● **Exercise objective**
For the entries below, how many lines include the word "number"? Give the figure and nothing more.

● **Collected data**
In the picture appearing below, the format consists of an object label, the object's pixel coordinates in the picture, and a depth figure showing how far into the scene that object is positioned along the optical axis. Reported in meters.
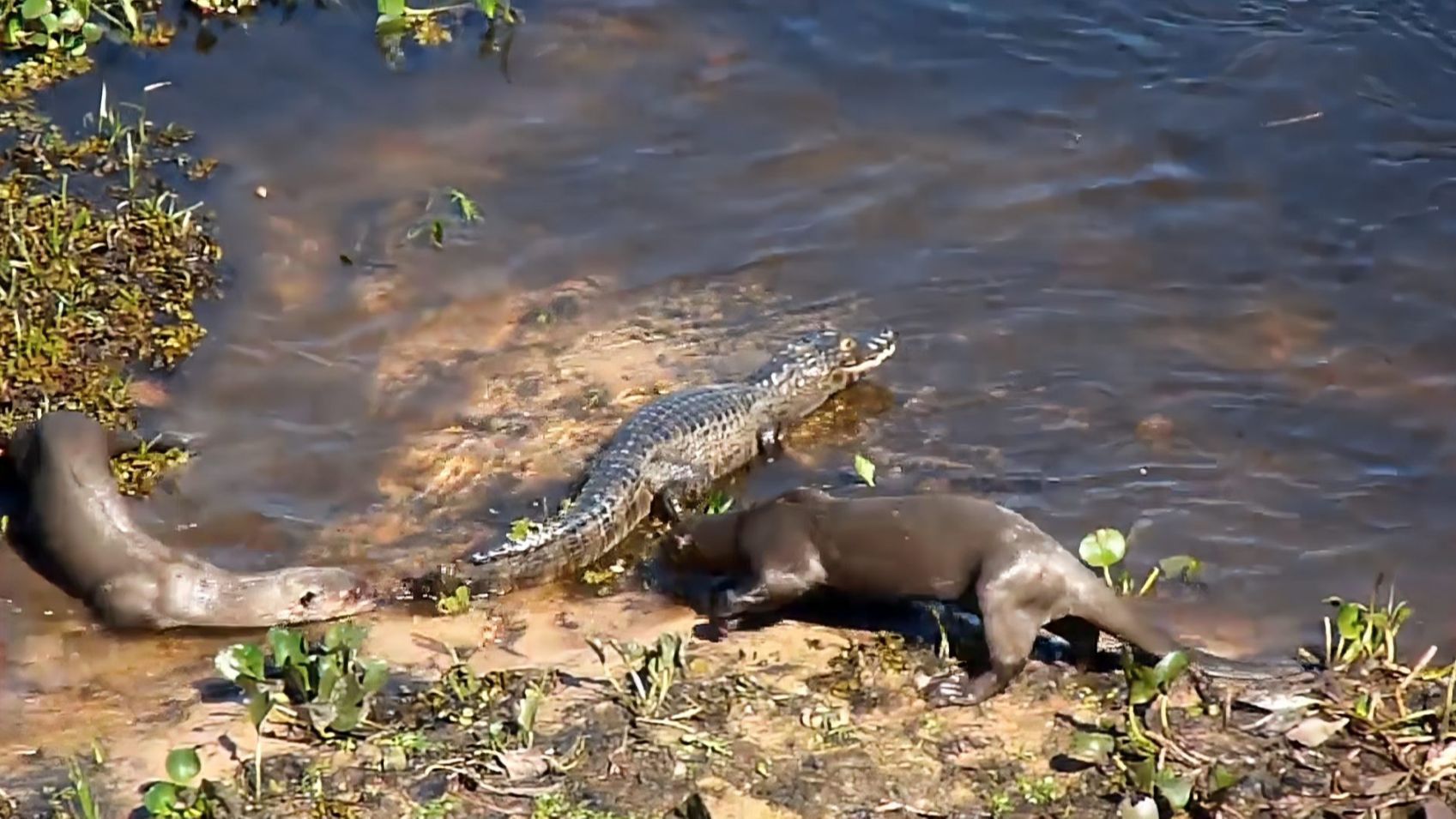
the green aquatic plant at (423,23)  19.89
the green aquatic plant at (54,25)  18.62
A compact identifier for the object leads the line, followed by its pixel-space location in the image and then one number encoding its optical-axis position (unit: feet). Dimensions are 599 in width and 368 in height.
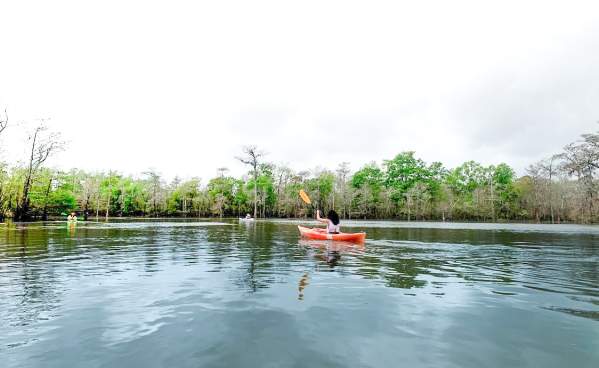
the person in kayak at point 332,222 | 71.46
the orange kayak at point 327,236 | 70.23
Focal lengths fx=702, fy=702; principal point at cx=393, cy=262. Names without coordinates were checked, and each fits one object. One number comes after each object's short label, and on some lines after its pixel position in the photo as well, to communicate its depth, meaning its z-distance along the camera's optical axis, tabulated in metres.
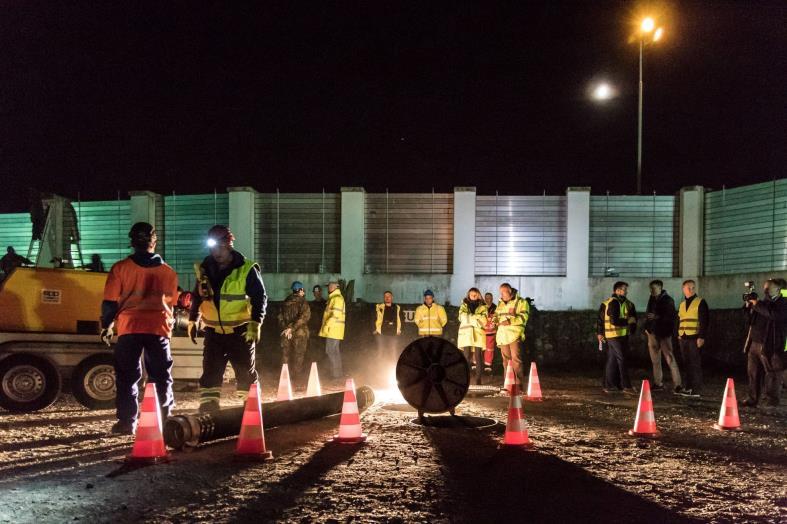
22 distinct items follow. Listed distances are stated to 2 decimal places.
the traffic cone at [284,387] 9.85
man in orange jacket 6.66
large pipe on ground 5.96
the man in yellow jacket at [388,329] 15.16
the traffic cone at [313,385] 10.27
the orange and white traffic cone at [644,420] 7.39
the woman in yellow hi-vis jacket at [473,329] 13.97
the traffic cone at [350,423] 6.65
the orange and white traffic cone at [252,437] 5.81
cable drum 7.63
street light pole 22.59
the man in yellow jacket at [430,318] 14.55
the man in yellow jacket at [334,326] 14.37
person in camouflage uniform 14.25
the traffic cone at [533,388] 11.04
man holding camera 10.20
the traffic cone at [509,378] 11.37
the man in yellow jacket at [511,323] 11.75
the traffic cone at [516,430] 6.57
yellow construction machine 9.08
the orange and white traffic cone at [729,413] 8.15
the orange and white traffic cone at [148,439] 5.54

● **Task output**
2